Action item: Every entry must be transcribed exactly. Pictures are not part of the copy.

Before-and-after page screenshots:
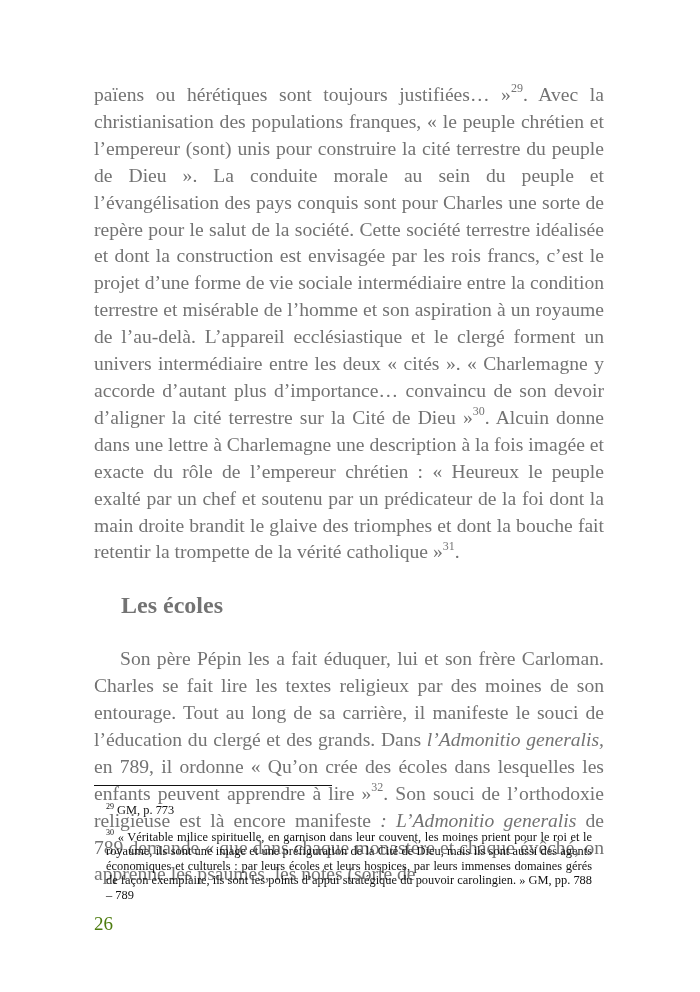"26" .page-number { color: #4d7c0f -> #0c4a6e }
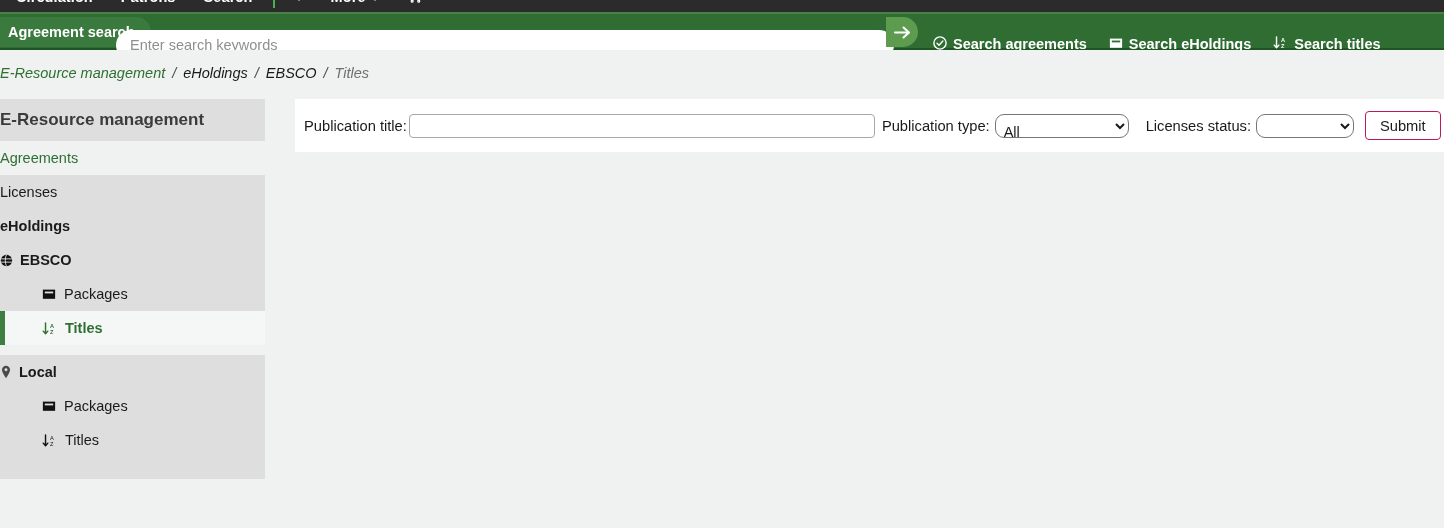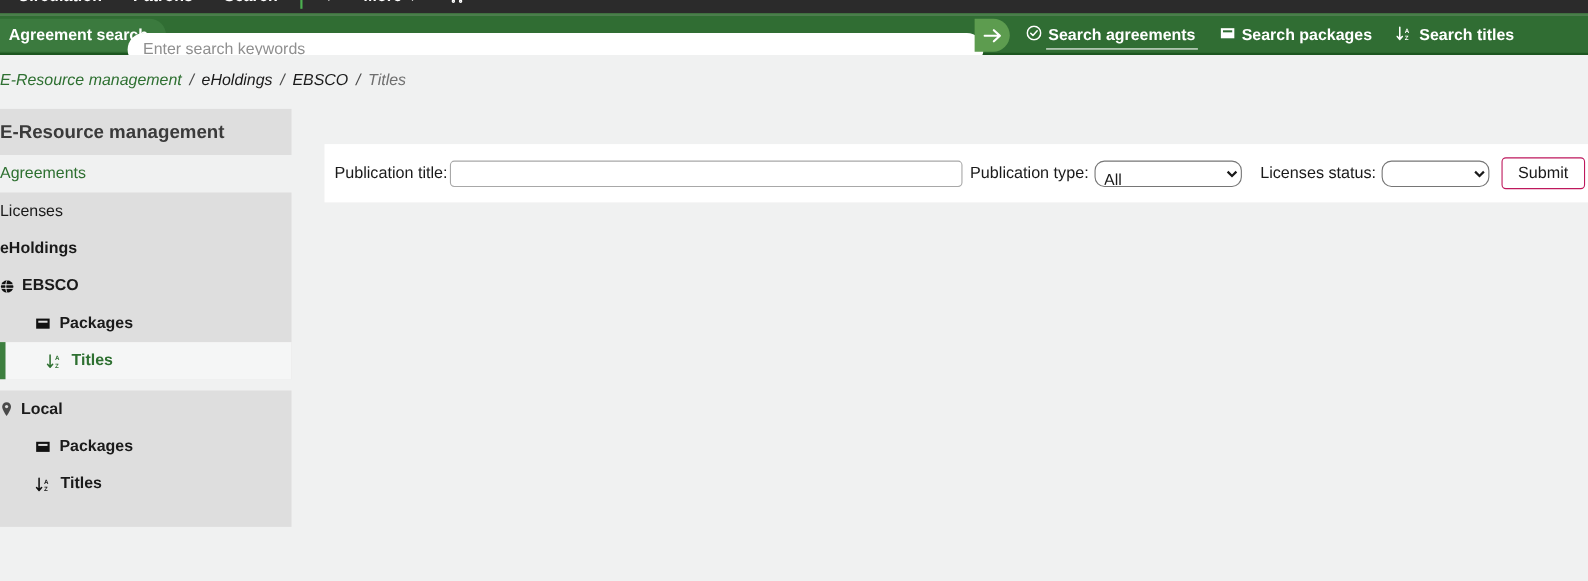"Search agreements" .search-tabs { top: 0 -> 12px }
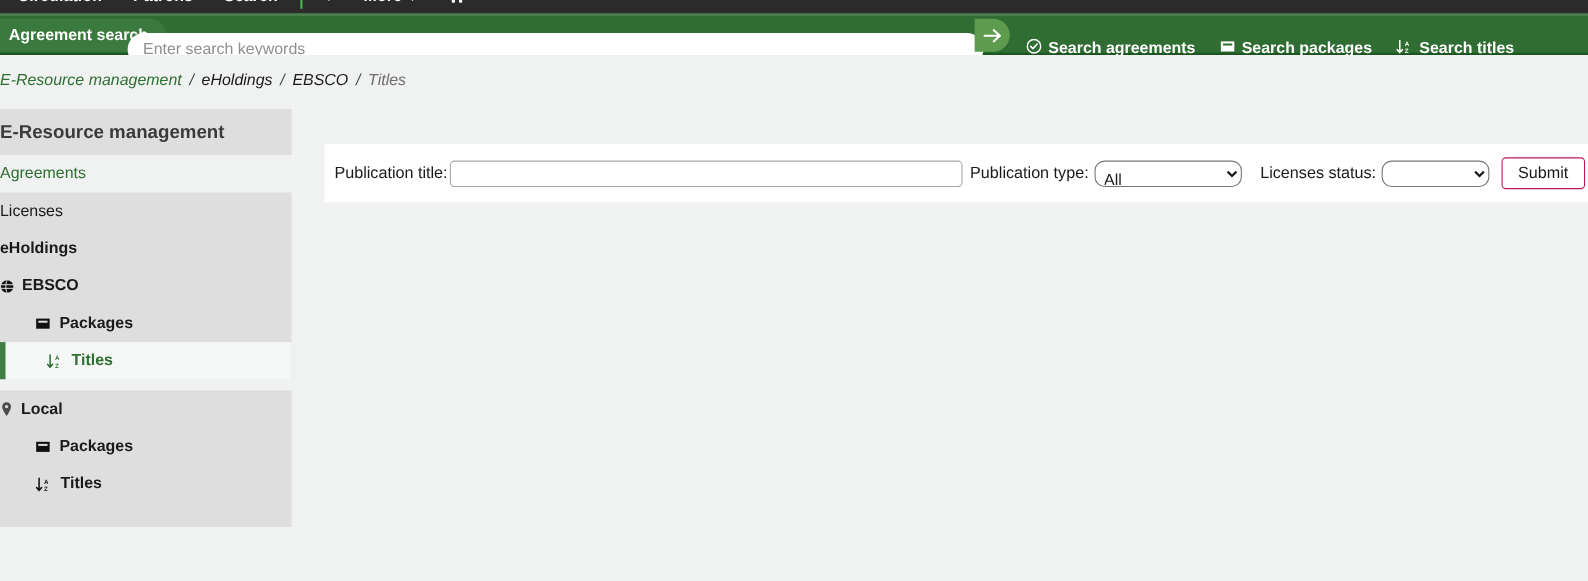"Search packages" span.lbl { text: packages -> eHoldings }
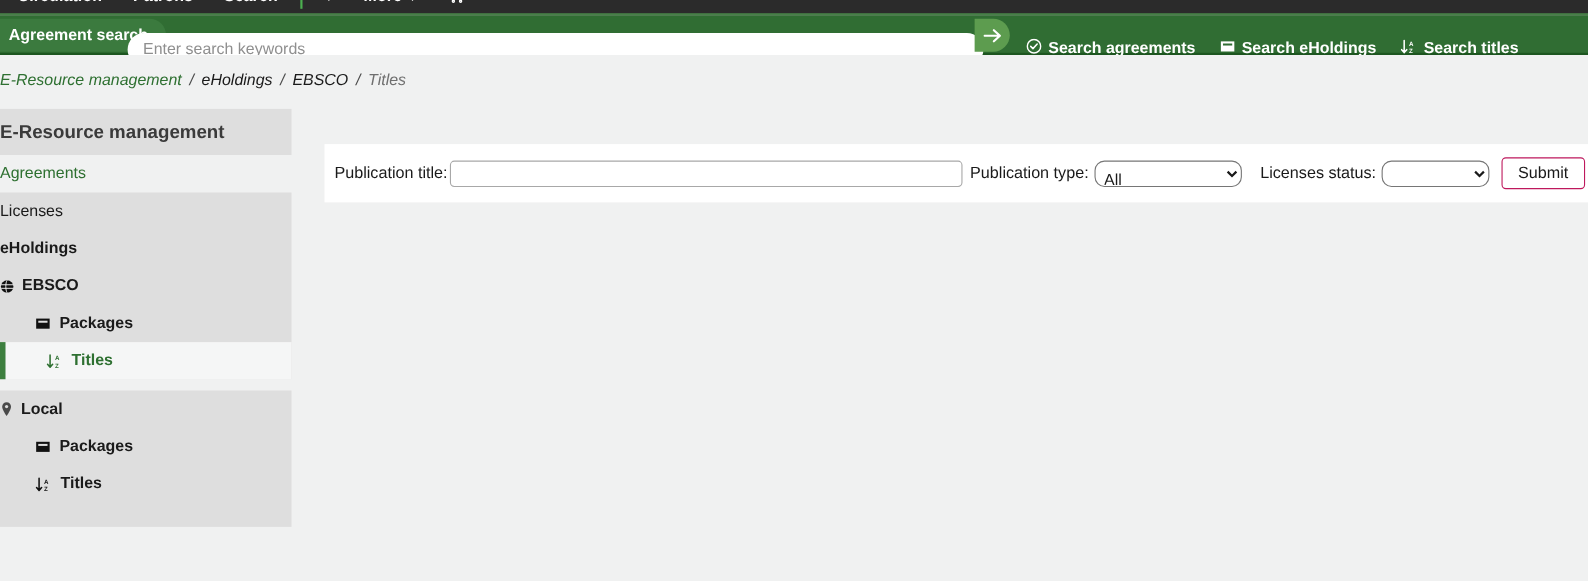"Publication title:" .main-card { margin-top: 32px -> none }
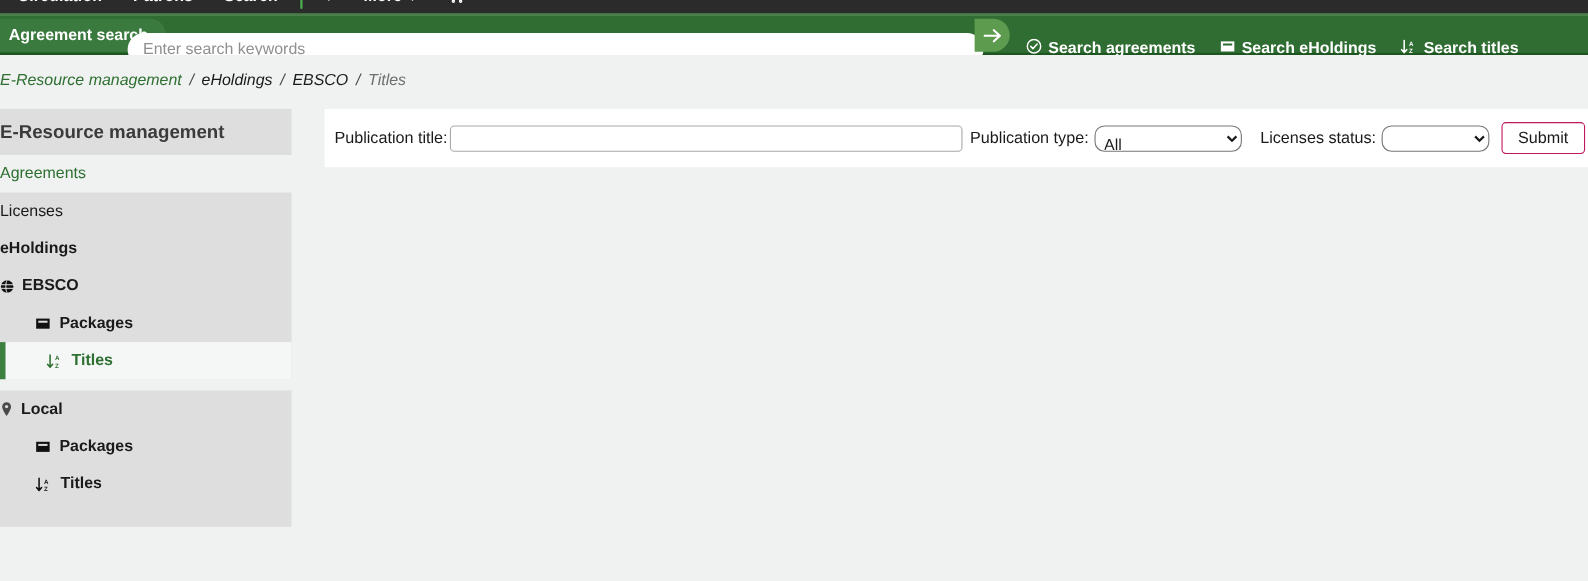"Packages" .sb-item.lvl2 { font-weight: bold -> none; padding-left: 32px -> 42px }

Solution to this task:
"26" .page-number { color: #4d7c0f -> #0c4a6e }
"Search agreements" .search-tabs { top: 0 -> 12px }
"Search packages" span.lbl { text: packages -> eHoldings }
"Publication title:" .main-card { margin-top: 32px -> none }
"Packages" .sb-item.lvl2 { font-weight: bold -> none; padding-left: 32px -> 42px }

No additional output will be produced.